Jennifer Chan

Personal information
- Full name: Jennifer Germaine Dy Chan
- Born: January 16, 1965 (age 61)
- Height: 165 cm (5 ft 5 in)
- Weight: 63 kg (139 lb)

Sport
- Country: Philippines
- Sport: Archery
- Coached by: Dionisio Flores (1990s)
- Now coaching: Mark Javier (2008)

Medal record
Women's compound archery
Representing Philippines
World Cup
| Bronze medal – third place | 2011 Shanghai | Team |
Asian Championships
| Gold medal – first place | 2007 Xi'an | Team |
| Silver medal – second place | 2007 Xi'an | Individual |
Southeast Asian Games
| Gold medal – first place | 2009 Vientiane | Individual |
| Gold medal – first place | 2011 Naypyidaw | Individual |
| Gold medal – first place | 2015 Singapore | Team |

= Jennifer Dy Chan =

Filipino archer (born 1965)

Jennifer Germaine Dy Chan (born January 16, 1965) is a Filipino archer who has competed for the Philippines at the 2000 Summer Olympics. She is a resident of Dumaguete.

==Education==
Chan attended the Silliman University where she obtained a bachelor's degree in general science.

==Career==
Silliman University physical education instructor and Philippine national archery coach, Dionisio Flores encouraged Chan to take up archery. Before then, Chan was more into basketball and tennis but was convinced since she was told that archery is a sport she could play by herself. Chan trained for eight months before participating at the National Open which gave her a chance to compete in the Southeast Asian Games. According to World Archery, She took up archery in 1989 and debuted for her country in 1990.

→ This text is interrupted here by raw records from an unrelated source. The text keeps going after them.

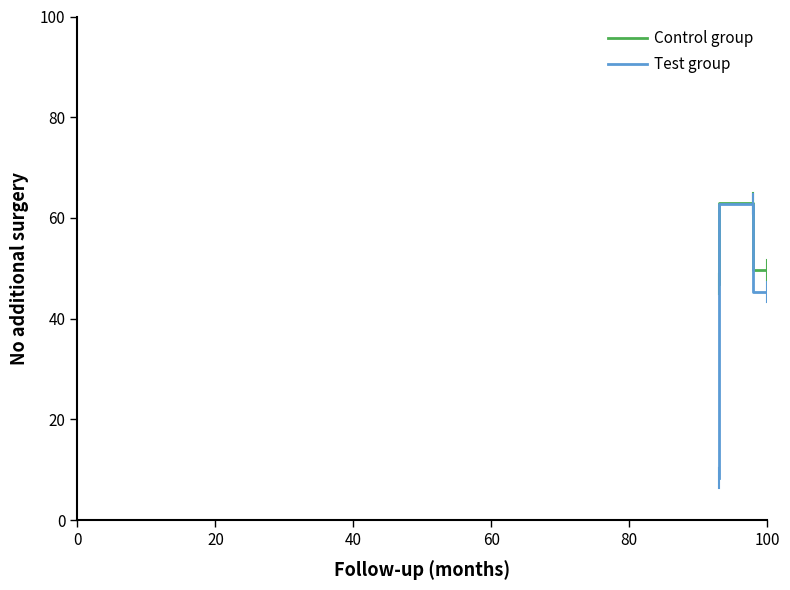

True or false: Test group has a value of 2.4 at 40.

False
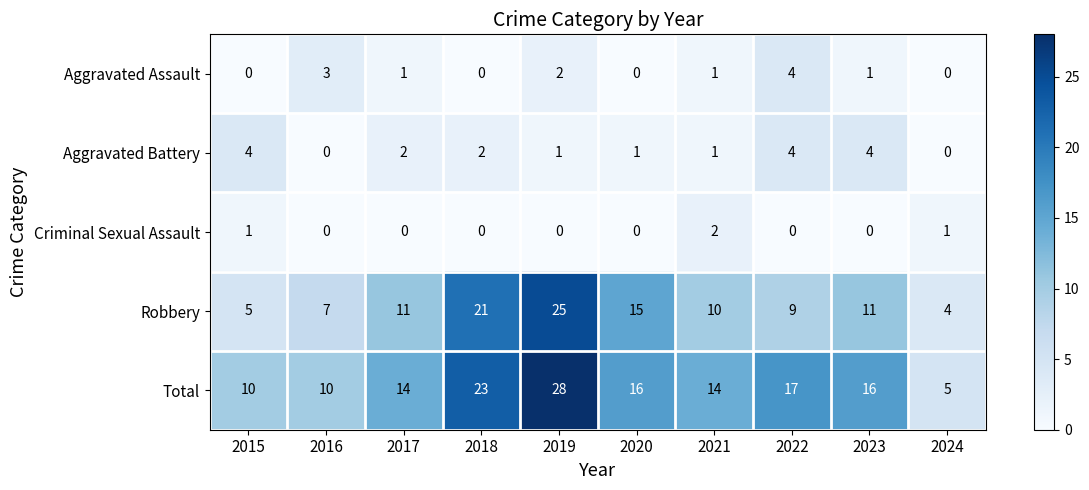

How many distinct data groups are displayed?

5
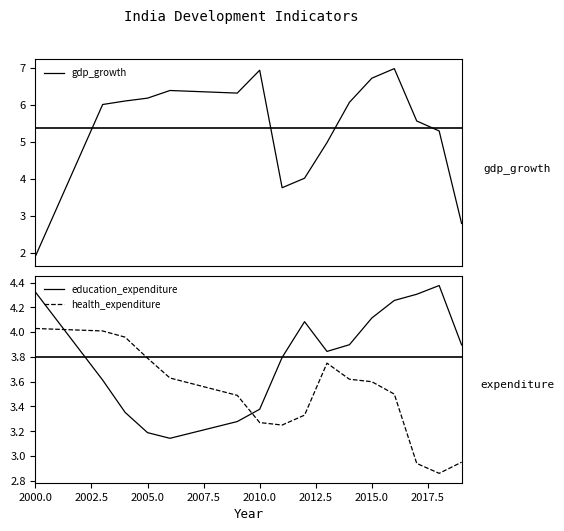

What is the difference between the second highest and minimum values in the health_expenditure series?

1.1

Chan first competed in the 1991 edition of the Southeast Asian Games though she didn't medal.

At the 2000 Summer Olympics, Jennifer Chan competed in the women's individual event. She conceded a 143-160 defeat to a Turkish competitor in the first round and finish with a ranking of 59th out of 64 competitors. She then coached Mark Javier who competed in the Archery at the 2008 Summer Olympics.

She won the gold medal at the women’s individual compound event at the 2009 Southeast Asian Games winning 115-112 over Aung Ngeain. Her 2009 participation was supposed to be her last though she participated in the 2011, 2015, and 2017 editions. She won a silver in women's individual in 2011 and a bronze in the women's team event in 2015.

At the 2011 Archery World Cup in Shanghai, she was part of the Philippine team that won a bronze in the women's compound team event.